• The task
Transcribe every line of text in the records below without changing anything, and leave the pictures out of your answer.

• Given data
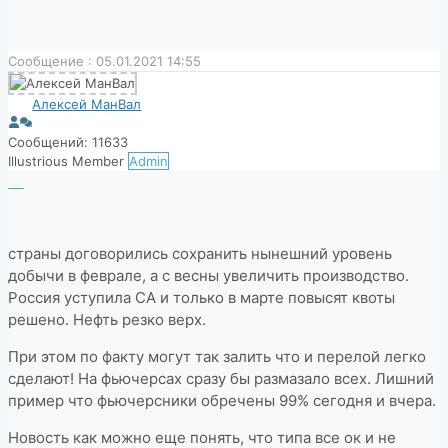
Сообщение : 05.01.2021 14:55
Алексей МанВал
Сообщений: 11633
Illustrious Member
Admin
страны договорились сохранить нынешний уровень
добычи в феврале, а с весны увеличить производство.
Россия уступила СА и только в марте повысят квоты
решено. Нефть резко верх.
При этом по факту могут так залить что и перелой легко
сделают! На фьючерсах сразу бы размазало всех. Лишний
пример что фьючерсники обречены 99% сегодня и вчера.
Новость как можно еще понять, что типа все ок и не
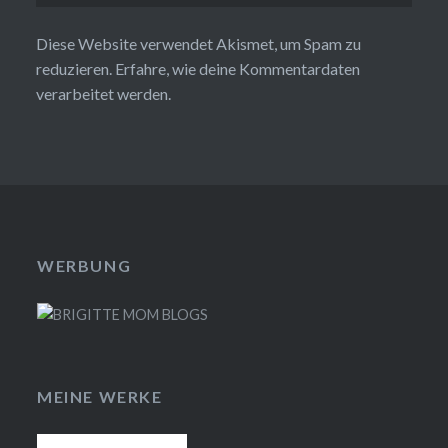
Diese Website verwendet Akismet, um Spam zu
reduzieren.
Erfahre, wie deine Kommentardaten
verarbeitet werden.
WERBUNG
MEINE WERKE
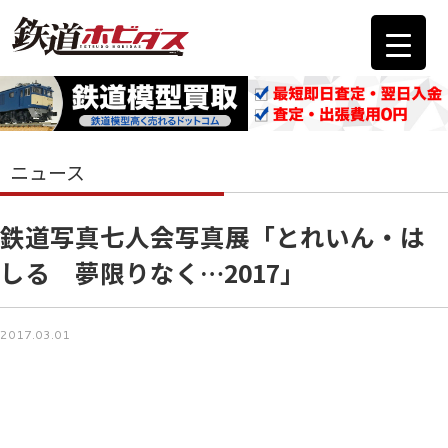
ニュース
鉄道写真七人会写真展「とれいん・は
しる 夢限りなく…2017」
2017.03.01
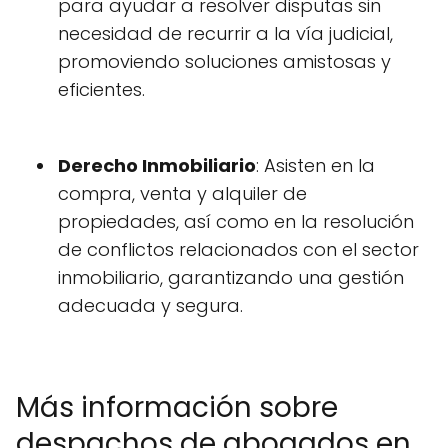
para ayudar a resolver disputas sin
necesidad de recurrir a la vía judicial,
promoviendo soluciones amistosas y
eficientes.
Derecho Inmobiliario
: Asisten en la
compra, venta y alquiler de
propiedades, así como en la resolución
de conflictos relacionados con el sector
inmobiliario, garantizando una gestión
adecuada y segura.
Más información sobre
despachos de abogados en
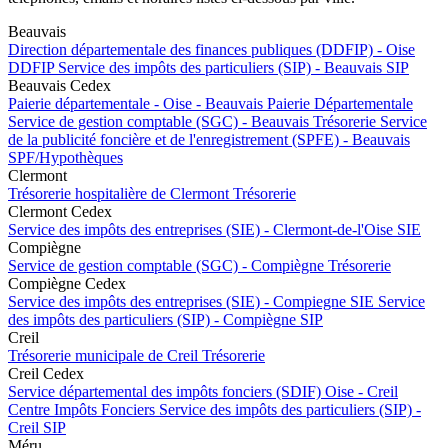
Beauvais
Direction départementale des finances publiques (DDFIP) - Oise
DDFIP
Service des impôts des particuliers (SIP) - Beauvais
SIP
Beauvais Cedex
Paierie départementale - Oise - Beauvais
Paierie Départementale
Service de gestion comptable (SGC) - Beauvais
Trésorerie
Service
de la publicité foncière et de l'enregistrement (SPFE) - Beauvais
SPF/Hypothèques
Clermont
Trésorerie hospitalière de Clermont
Trésorerie
Clermont Cedex
Service des impôts des entreprises (SIE) - Clermont-de-l'Oise
SIE
Compiègne
Service de gestion comptable (SGC) - Compiègne
Trésorerie
Compiègne Cedex
Service des impôts des entreprises (SIE) - Compiegne
SIE
Service
des impôts des particuliers (SIP) - Compiègne
SIP
Creil
Trésorerie municipale de Creil
Trésorerie
Creil Cedex
Service départemental des impôts fonciers (SDIF) Oise - Creil
Centre Impôts Fonciers
Service des impôts des particuliers (SIP) -
Creil
SIP
Méru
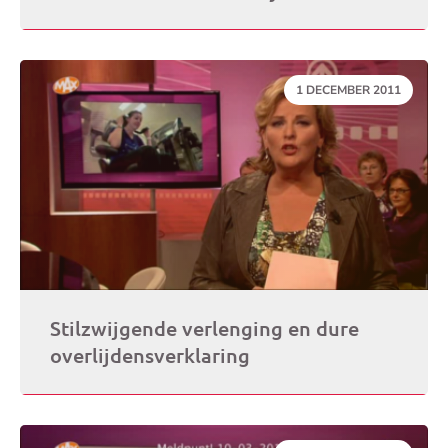
DATUM:
1 DECEMBER 2011
Stilzwijgende verlenging en dure
overlijdensverklaring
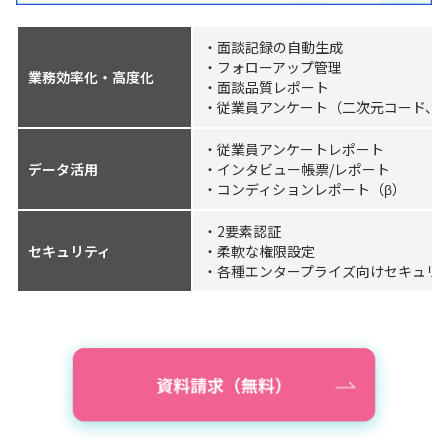
・面談記録の自動生成
・フォローアップ管理
業務効率化・高度化
・面談品質レポート
・従業員アンケート（二次元コード、
・従業員アンケートレポート
データ活用
・インタビュー帳票/レポート
・コンディションレポート（β）
・2要素認証
セキュリティ
・柔軟な権限設定
・各種エンタープライズ向けセキュリ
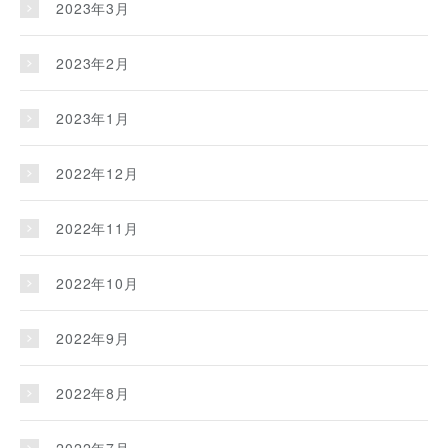
2023年3月
2023年2月
2023年1月
2022年12月
2022年11月
2022年10月
2022年9月
2022年8月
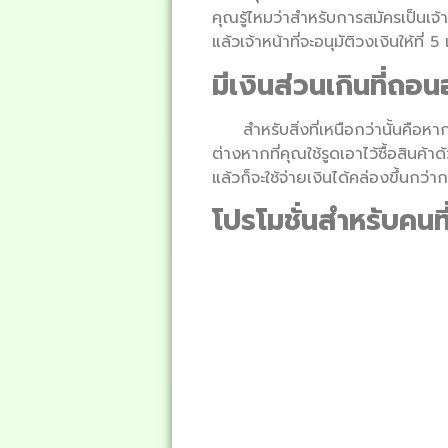
คุณรู้ไหมว่าสำหรับการสมัครเป็นเจ
แล้วเจ้าหน้าที่จะอนุมัติวงเงินให้ที่ 
มีเงินส่วนเกินที่ถอน
สำหรับสิ่งที่เหนือกว่านั้นคื
ต่างหากที่คุณใช้รูดเอาไว้ซื้อสินค้าด
แล้วก็จะใช้จ่ายเงินได้คล่องขึ้นก
โปรโมชั่นสำหรับคนที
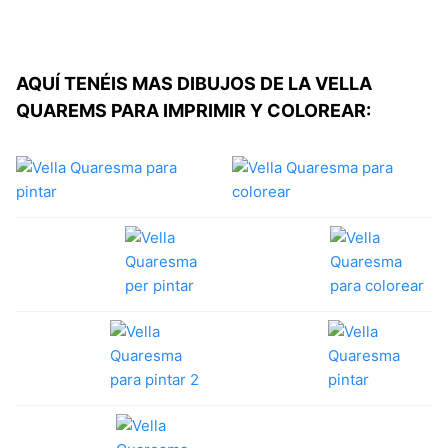
AQUÍ TENÉIS MAS DIBUJOS DE LA VELLA
QUAREMS PARA IMPRIMIR Y COLOREAR:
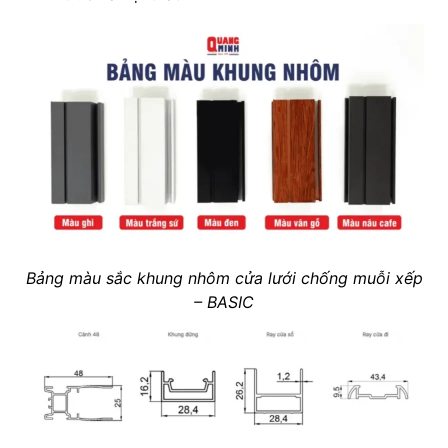
Bảng màu sắc khung nhôm cửa lưới chống muỗi xếp
– BASIC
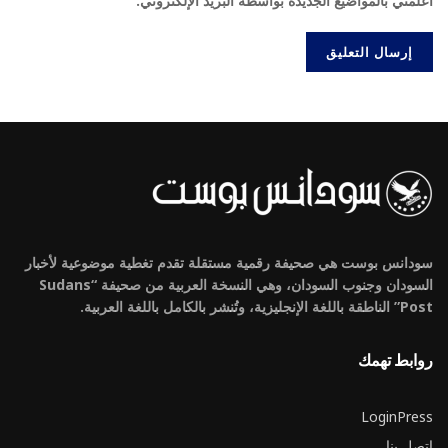
أعلمني بالمواضيع الجديدة بواسطة البريد الإلكتروني.
سودانس بوست هي صحيفة رقمية مستقلة تقدم تغطية موضوعية لأخبار
السودان وجنوب السودان، وهي النسخة العربية من صحيفة “Sudans
Post” الناطقة باللغة الإنجليزية، وتُنشر بالكامل باللغة العربية.
روابط تهمك
LoginPress
اتصل بنا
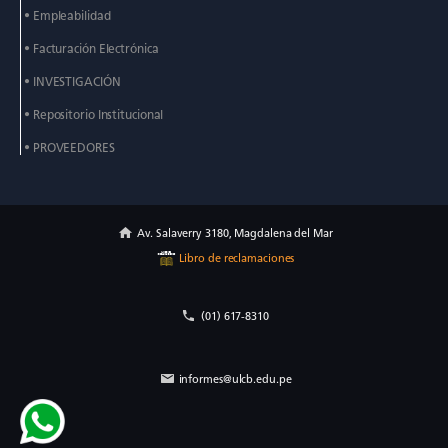
• Empleabilidad
• Facturación Electrónica
• INVESTIGACIÓN
• Repositorio Institucional
• PROVEEDORES
Av. Salaverry 3180, Magdalena del Mar
Libro de reclamaciones
(01) 617-8310
informes@ulcb.edu.pe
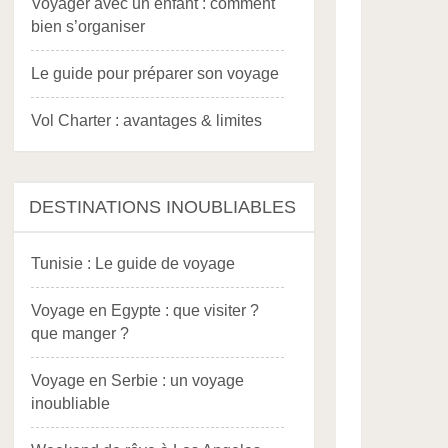
Voyager avec un enfant : comment
bien s’organiser
Le guide pour préparer son voyage
Vol Charter : avantages & limites
DESTINATIONS INOUBLIABLES
Tunisie : Le guide de voyage
Voyage en Egypte : que visiter ?
que manger ?
Voyage en Serbie : un voyage
inoubliable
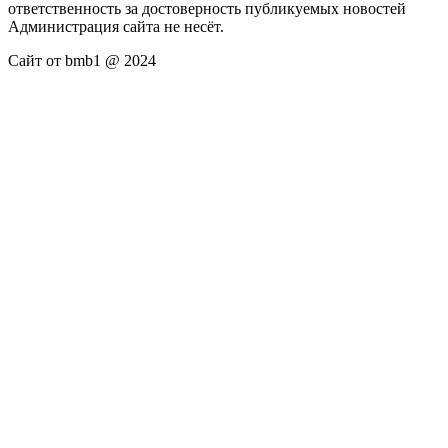
ответственность за достоверность публикуемых новостей
Администрация сайта не несёт.
Сайт от bmb1 @ 2024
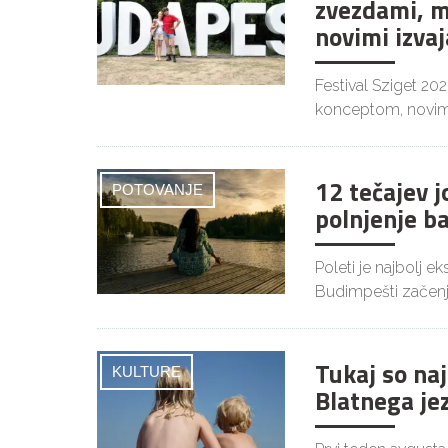
zvezdami, m
novimi izvaj
Festival Sziget 20
konceptom, novim
12 tečajev 
POTOVANJE
polnjenje b
Poleti je najbolj 
Budimpešti začenj
Tukaj so naj
KULTURE
Blatnega je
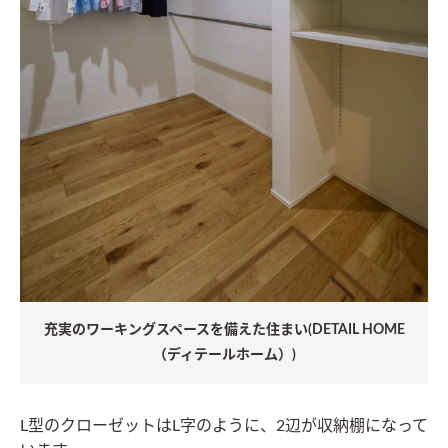
充実のワーキングスペースを備えた住まい(DETAIL HOME
（ディテールホーム）)
L型のクローゼットはL字のように、2辺が収納棚になって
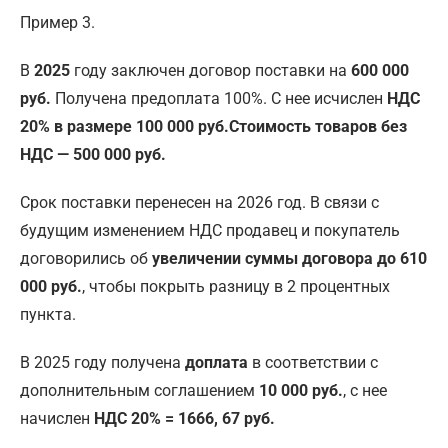
Пример 3.
В
2025
году заключен договор поставки на
600 000
руб.
Получена предоплата 100%. С нее исчислен
НДС
20% в размере 100 000 руб.
Стоимость товаров без
НДС — 500 000 руб.
Срок поставки перенесен на 2026 год. В связи с
будущим изменением НДС продавец и покупатель
договорились об
увеличении суммы договора до 610
000 руб.
, чтобы покрыть разницу в 2 процентных
пункта.
В 2025 году получена
доплата
в соответствии с
дополнительным соглашением
10 000 руб.
, с нее
начислен
НДС 20% = 1666, 67 руб.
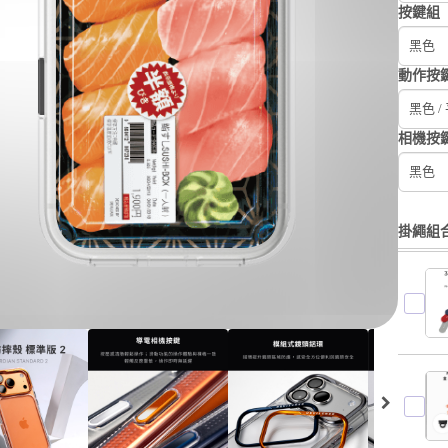
按鍵組
黑色
動作按
黑色 /
相機按
黑色
掛繩組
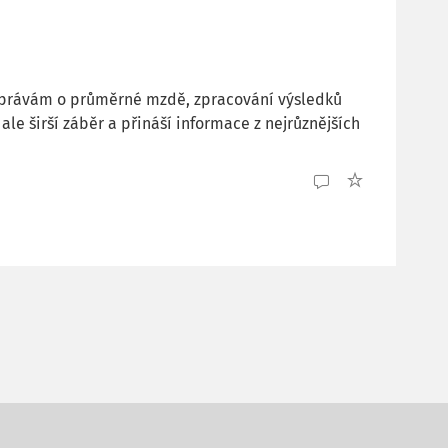
 zprávám o průměrné mzdě, zpracování výsledků
le širší záběr a přináší informace z nejrůznějších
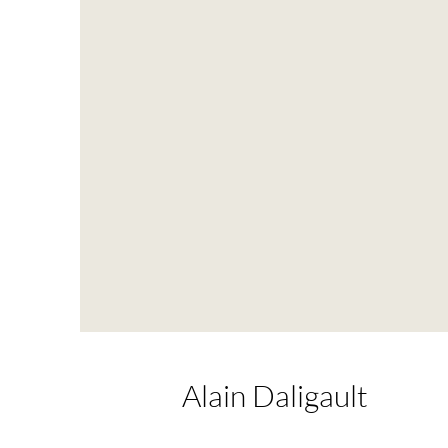
Alain Daligault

• Exercise solution
Сообщение : 05.01.2021 14:55
Алексей МанВал
Сообщений: 11633
Illustrious Member
Admin
страны договорились сохранить нынешний уровень
добычи в феврале, а с весны увеличить производство.
Россия уступила СА и только в марте повысят квоты
решено. Нефть резко верх.
При этом по факту могут так залить что и перелой легко
сделают! На фьючерсах сразу бы размазало всех. Лишний
пример что фьючерсники обречены 99% сегодня и вчера.
Новость как можно еще понять, что типа все ок и не
Diese Website verwendet Akismet, um Spam zu
reduzieren.
Erfahre, wie deine Kommentardaten
verarbeitet werden.
WERBUNG
MEINE WERKE
ニュース
鉄道写真七人会写真展「とれいん・は
しる 夢限りなく…2017」
2017.03.01
para ayudar a resolver disputas sin
necesidad de recurrir a la vía judicial,
promoviendo soluciones amistosas y
eficientes.
Derecho Inmobiliario
: Asisten en la
compra, venta y alquiler de
propiedades, así como en la resolución
de conflictos relacionados con el sector
inmobiliario, garantizando una gestión
adecuada y segura.
Más información sobre
despachos de abogados en
Beauvais
Direction départementale des finances publiques (DDFIP) - Oise
DDFIP
Service des impôts des particuliers (SIP) - Beauvais
SIP
Beauvais Cedex
Paierie départementale - Oise - Beauvais
Paierie Départementale
Service de gestion comptable (SGC) - Beauvais
Trésorerie
Service
de la publicité foncière et de l'enregistrement (SPFE) - Beauvais
SPF/Hypothèques
Clermont
Trésorerie hospitalière de Clermont
Trésorerie
Clermont Cedex
Service des impôts des entreprises (SIE) - Clermont-de-l'Oise
SIE
Compiègne
Service de gestion comptable (SGC) - Compiègne
Trésorerie
Compiègne Cedex
Service des impôts des entreprises (SIE) - Compiegne
SIE
Service
des impôts des particuliers (SIP) - Compiègne
SIP
Creil
Trésorerie municipale de Creil
Trésorerie
Creil Cedex
Service départemental des impôts fonciers (SDIF) Oise - Creil
Centre Impôts Fonciers
Service des impôts des particuliers (SIP) -
Creil
SIP
Méru
DATUM:
1 DECEMBER 2011
Stilzwijgende verlenging en dure
overlijdensverklaring
・面談記録の自動生成
・フォローアップ管理
業務効率化・高度化
・面談品質レポート
・従業員アンケート（二次元コード、
・従業員アンケートレポート
データ活用
・インタビュー帳票/レポート
・コンディションレポート（β）
・2要素認証
セキュリティ
・柔軟な権限設定
・各種エンタープライズ向けセキュリ
2023年3月
2023年2月
2023年1月
2022年12月
2022年11月
2022年10月
2022年9月
2022年8月
คุณรู้ไหมว่าสำหรับการสมัครเป็นเจ
แล้วเจ้าหน้าที่จะอนุมัติวงเงินให้ที่ 
มีเงินส่วนเกินที่ถอน
สำหรับสิ่งที่เหนือกว่านั้นคื
ต่างหากที่คุณใช้รูดเอาไว้ซื้อสินค้าด
แล้วก็จะใช้จ่ายเงินได้คล่องขึ้นก
โปรโมชั่นสำหรับคนที
AQUÍ TENÉIS MAS DIBUJOS DE LA VELLA
QUAREMS PARA IMPRIMIR Y COLOREAR:
Bảng màu sắc khung nhôm cửa lưới chống muỗi xếp
– BASIC
أعلمني بالمواضيع الجديدة بواسطة البريد الإلكتروني.
سودانس بوست هي صحيفة رقمية مستقلة تقدم تغطية موضوعية لأخبار
السودان وجنوب السودان، وهي النسخة العربية من صحيفة “Sudans
Post” الناطقة باللغة الإنجليزية، وتُنشر بالكامل باللغة العربية.
روابط تهمك
LoginPress
اتصل بنا
• Empleabilidad
• Facturación Electrónica
• INVESTIGACIÓN
• Repositorio Institucional
• PROVEEDORES
Av. Salaverry 3180, Magdalena del Mar
Libro de reclamaciones
(01) 617-8310
informes@ulcb.edu.pe
Voyager avec un enfant : comment
bien s’organiser
Le guide pour préparer son voyage
Vol Charter : avantages & limites
DESTINATIONS INOUBLIABLES
Tunisie : Le guide de voyage
Voyage en Egypte : que visiter ?
que manger ?
Voyage en Serbie : un voyage
inoubliable
ответственность за достоверность публикуемых новостей
Администрация сайта не несёт.
Сайт от bmb1 @ 2024
zvezdami, m
novimi izvaj
Festival Sziget 20
konceptom, novim
12 tečajev 
POTOVANJE
polnjenje b
Poleti je najbolj 
Budimpešti začenj
Tukaj so naj
KULTURE
Blatnega je
充実のワーキングスペースを備えた住まい(DETAIL HOME
（ディテールホーム）)
L型のクローゼットはL字のように、2辺が収納棚になって
Пример 3.
В
2025
году заключен договор поставки на
600 000
руб.
Получена предоплата 100%. С нее исчислен
НДС
20% в размере 100 000 руб.
Стоимость товаров без
НДС — 500 000 руб.
Срок поставки перенесен на 2026 год. В связи с
будущим изменением НДС продавец и покупатель
договорились об
увеличении суммы договора до 610
000 руб.
, чтобы покрыть разницу в 2 процентных
пункта.
В 2025 году получена
доплата
в соответствии с
дополнительным соглашением
10 000 руб.
, с нее
начислен
НДС 20% = 1666, 67 руб.
按鍵組
黑色
動作按
黑色 /
相機按
黑色
掛繩組
 zprávám o průměrné mzdě, zpracování výsledků
le širší záběr a přináší informace z nejrůznějších
Alain Daligault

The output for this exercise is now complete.